Your goal >>
Give all of the listing again word for word, with images excluded.

The data >>
*-*-*

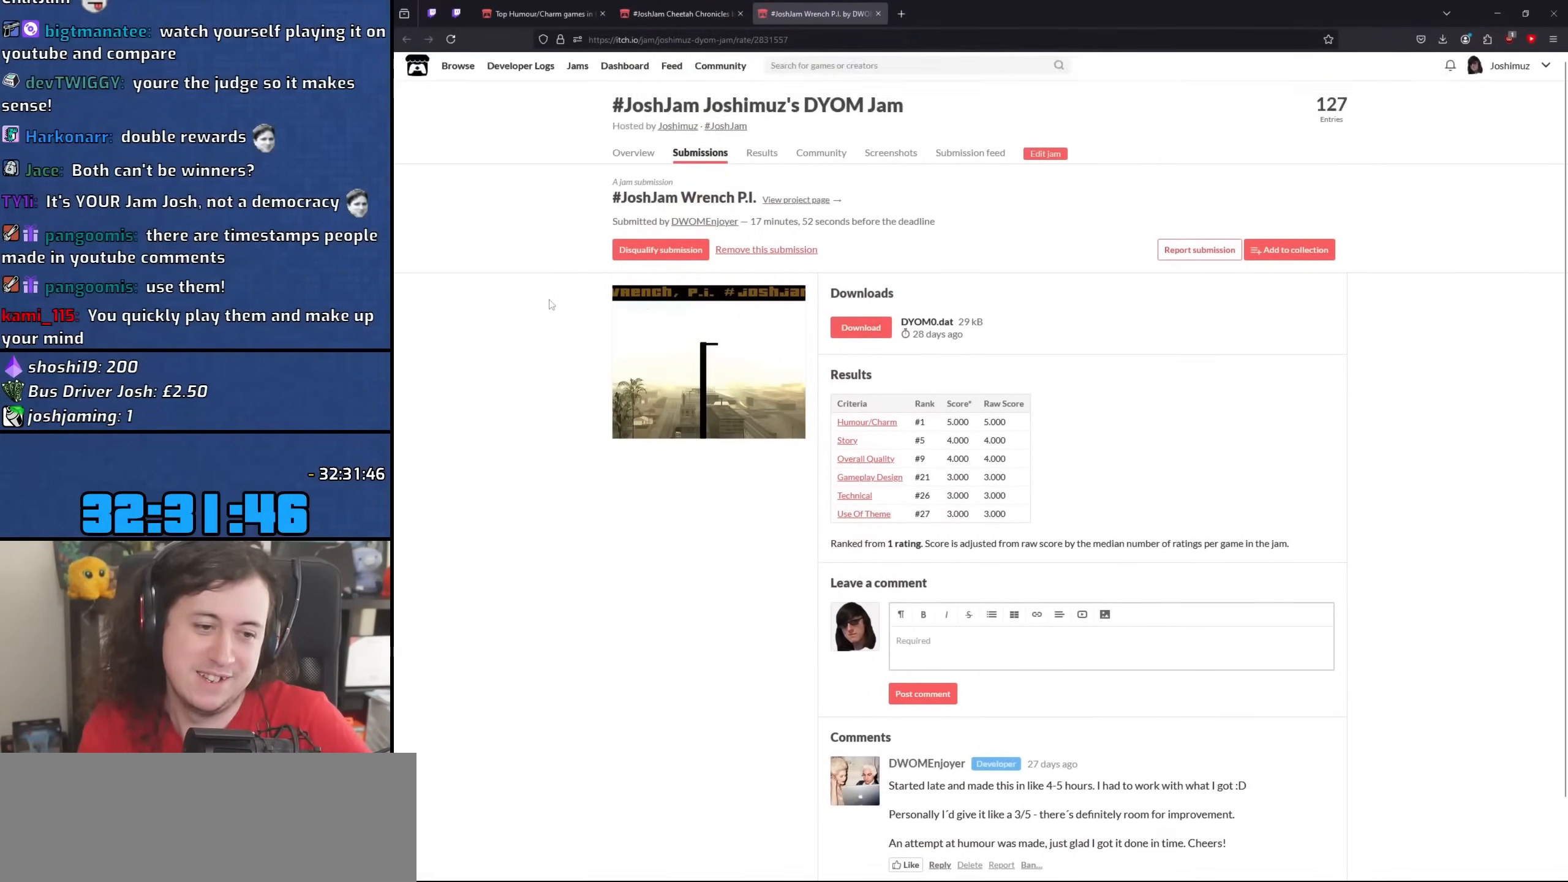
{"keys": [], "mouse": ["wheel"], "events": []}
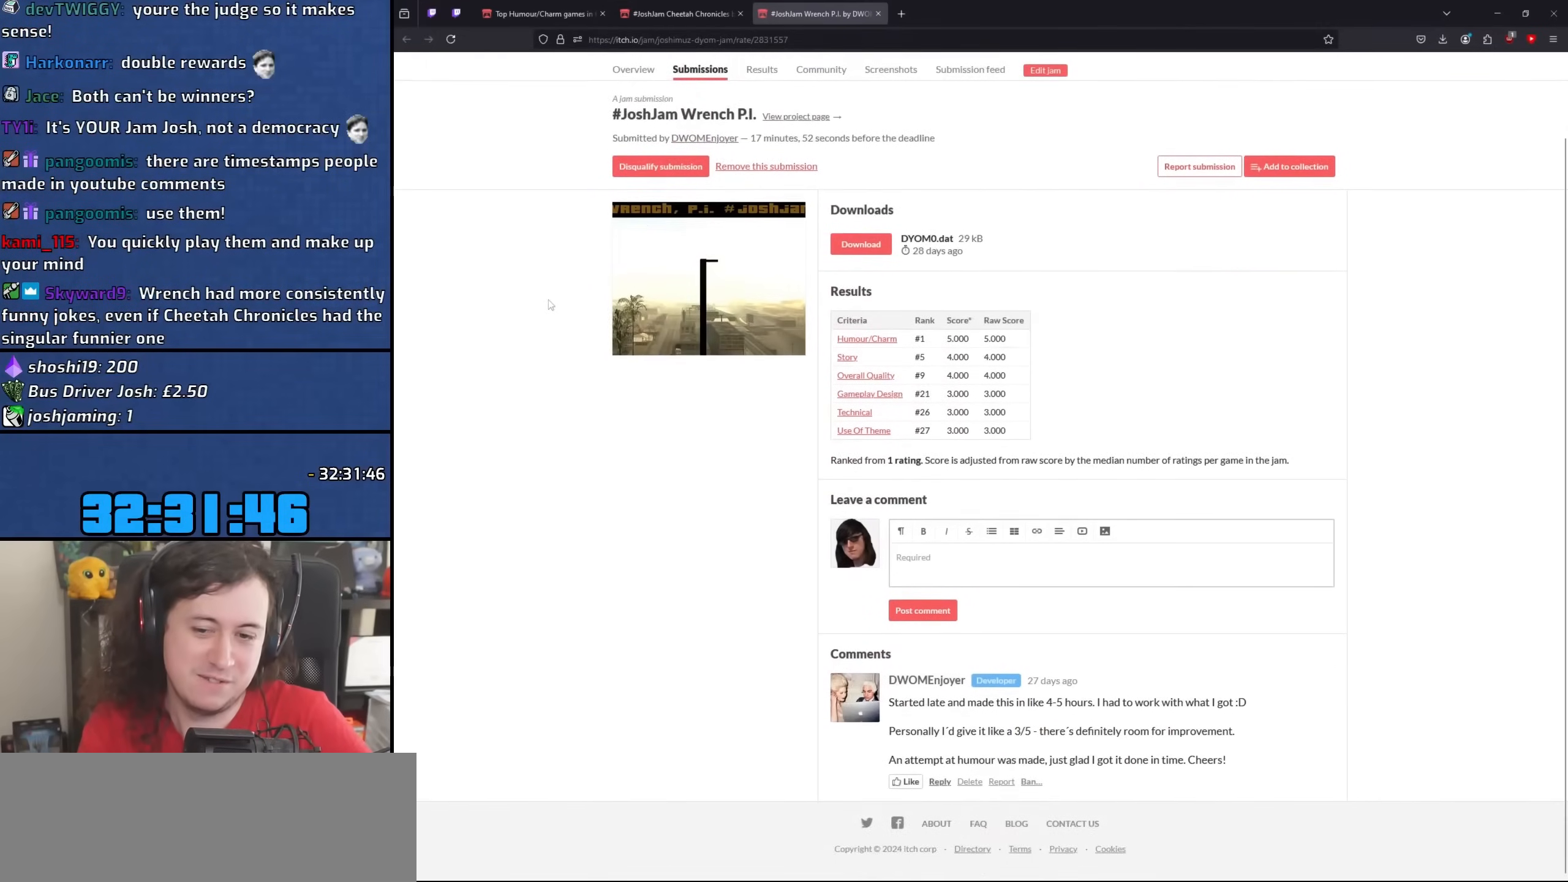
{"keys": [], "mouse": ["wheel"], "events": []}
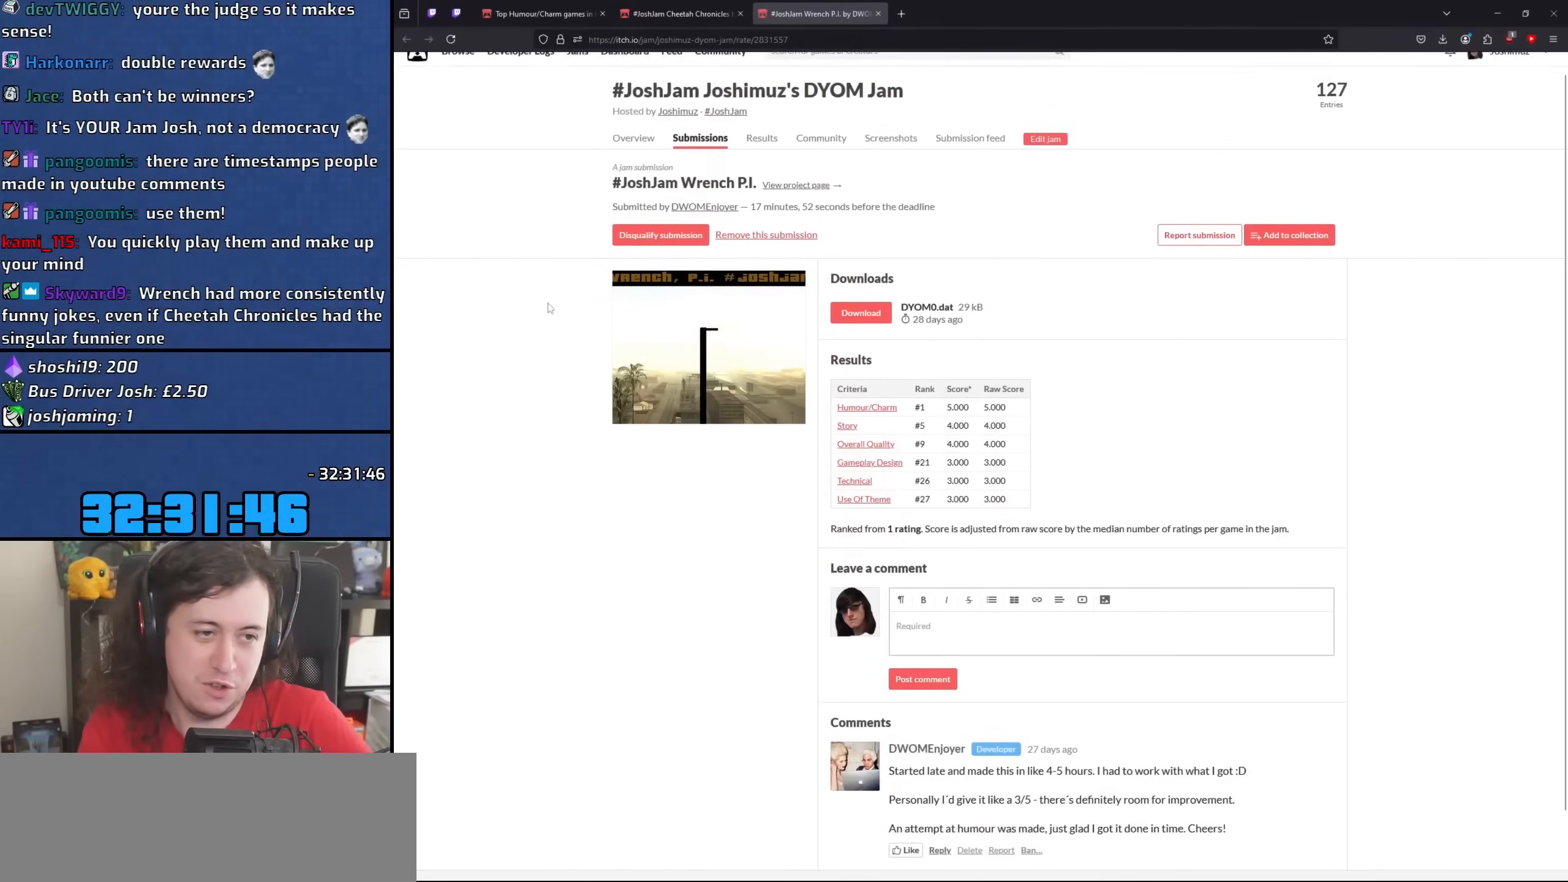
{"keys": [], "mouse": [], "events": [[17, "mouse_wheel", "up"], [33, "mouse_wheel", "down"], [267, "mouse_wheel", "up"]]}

*-*-*

Result of the task >>
{"keys": [], "mouse": ["wheel"], "events": []}
{"keys": [], "mouse": ["wheel"], "events": []}
{"keys": [], "mouse": [], "events": [[17, "mouse_wheel", "up"], [33, "mouse_wheel", "down"], [267, "mouse_wheel", "up"]]}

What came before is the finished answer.